• _About this exercise_: Which lines below contain the word "bounding"? Pull out each one and copy it in full.

BEGIN Source material

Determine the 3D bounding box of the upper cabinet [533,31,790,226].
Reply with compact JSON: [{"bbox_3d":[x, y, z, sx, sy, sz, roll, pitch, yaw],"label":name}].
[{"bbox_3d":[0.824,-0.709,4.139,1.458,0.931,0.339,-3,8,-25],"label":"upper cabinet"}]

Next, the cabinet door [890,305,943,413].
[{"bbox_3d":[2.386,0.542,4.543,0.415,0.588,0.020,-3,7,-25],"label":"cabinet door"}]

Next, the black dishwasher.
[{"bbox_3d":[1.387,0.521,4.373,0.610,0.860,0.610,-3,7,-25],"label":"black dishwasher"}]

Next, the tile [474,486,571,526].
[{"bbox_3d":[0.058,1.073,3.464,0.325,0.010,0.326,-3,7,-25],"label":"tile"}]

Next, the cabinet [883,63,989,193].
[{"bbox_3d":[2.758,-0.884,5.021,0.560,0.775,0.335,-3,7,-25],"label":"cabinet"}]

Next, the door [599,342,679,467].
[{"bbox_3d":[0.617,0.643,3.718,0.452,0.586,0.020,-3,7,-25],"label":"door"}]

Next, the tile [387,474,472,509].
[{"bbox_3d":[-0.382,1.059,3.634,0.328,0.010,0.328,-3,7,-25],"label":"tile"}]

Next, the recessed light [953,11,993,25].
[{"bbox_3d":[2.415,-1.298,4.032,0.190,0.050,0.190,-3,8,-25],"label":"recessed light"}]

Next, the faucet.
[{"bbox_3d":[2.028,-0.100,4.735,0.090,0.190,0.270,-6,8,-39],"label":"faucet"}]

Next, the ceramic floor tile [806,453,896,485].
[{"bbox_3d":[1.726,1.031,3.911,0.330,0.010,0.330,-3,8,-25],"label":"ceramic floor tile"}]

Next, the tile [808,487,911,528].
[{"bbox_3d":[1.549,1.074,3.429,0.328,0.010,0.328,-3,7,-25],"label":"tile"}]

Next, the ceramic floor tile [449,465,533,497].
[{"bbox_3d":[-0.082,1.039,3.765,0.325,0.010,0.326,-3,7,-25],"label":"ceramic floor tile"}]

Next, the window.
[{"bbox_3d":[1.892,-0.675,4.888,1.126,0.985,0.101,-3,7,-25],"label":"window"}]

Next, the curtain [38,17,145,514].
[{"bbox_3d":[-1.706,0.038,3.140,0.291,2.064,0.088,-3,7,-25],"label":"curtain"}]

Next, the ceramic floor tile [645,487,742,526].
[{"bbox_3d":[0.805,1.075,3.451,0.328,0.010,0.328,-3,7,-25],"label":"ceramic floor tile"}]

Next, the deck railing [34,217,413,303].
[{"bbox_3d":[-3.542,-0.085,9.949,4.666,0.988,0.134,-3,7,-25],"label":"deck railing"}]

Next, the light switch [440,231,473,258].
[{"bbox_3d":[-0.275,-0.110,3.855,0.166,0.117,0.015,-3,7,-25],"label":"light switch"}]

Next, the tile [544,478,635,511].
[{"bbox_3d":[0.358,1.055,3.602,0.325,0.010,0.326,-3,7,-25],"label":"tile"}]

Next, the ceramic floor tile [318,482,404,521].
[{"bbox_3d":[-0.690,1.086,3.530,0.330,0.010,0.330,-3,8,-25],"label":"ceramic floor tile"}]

END Source material
BEGIN Source material

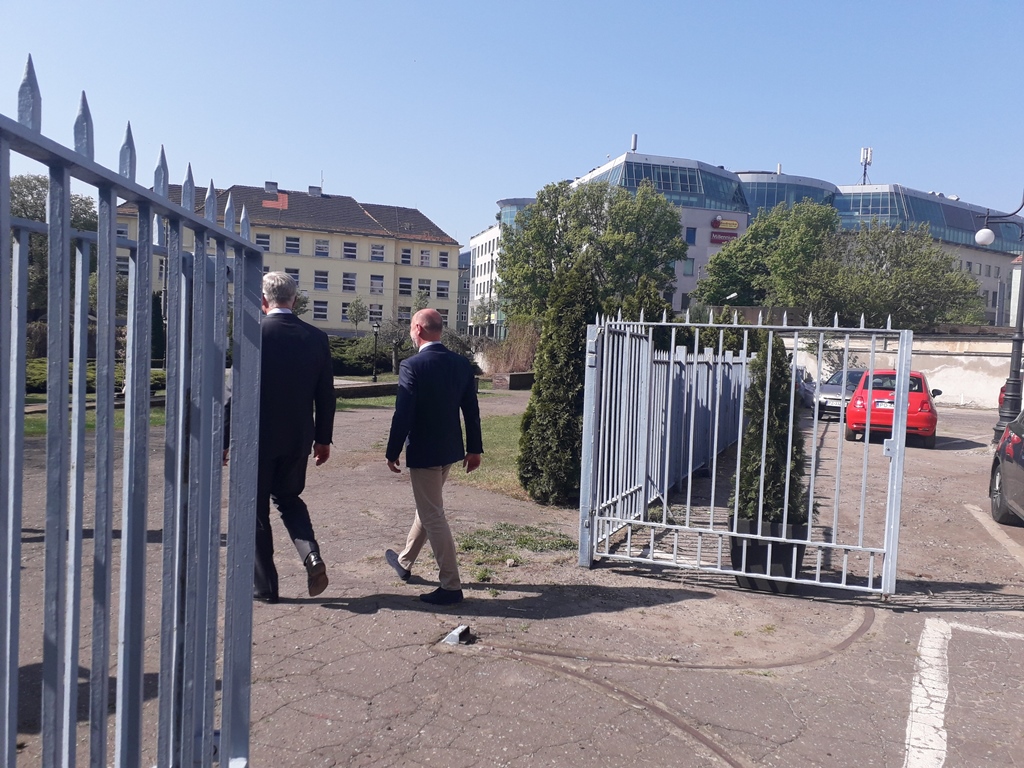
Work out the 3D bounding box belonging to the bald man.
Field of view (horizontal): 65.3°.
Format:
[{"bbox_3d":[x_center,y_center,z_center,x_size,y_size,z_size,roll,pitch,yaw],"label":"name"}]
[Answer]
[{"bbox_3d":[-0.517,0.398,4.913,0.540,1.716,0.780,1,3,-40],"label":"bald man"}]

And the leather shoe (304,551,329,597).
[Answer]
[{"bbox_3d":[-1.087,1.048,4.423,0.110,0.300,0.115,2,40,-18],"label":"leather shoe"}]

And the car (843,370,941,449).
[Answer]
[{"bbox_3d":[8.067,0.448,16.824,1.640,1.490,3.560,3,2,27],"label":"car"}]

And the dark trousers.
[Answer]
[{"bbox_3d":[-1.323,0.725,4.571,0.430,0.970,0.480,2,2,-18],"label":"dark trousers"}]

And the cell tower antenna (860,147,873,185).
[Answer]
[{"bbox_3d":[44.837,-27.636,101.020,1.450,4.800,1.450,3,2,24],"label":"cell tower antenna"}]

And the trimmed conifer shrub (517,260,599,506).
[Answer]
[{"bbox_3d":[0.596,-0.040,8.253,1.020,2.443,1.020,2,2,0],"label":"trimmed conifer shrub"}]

END Source material

• _Exercise solution_:
Determine the 3D bounding box of the upper cabinet [533,31,790,226].
Work out the 3D bounding box belonging to the bald man.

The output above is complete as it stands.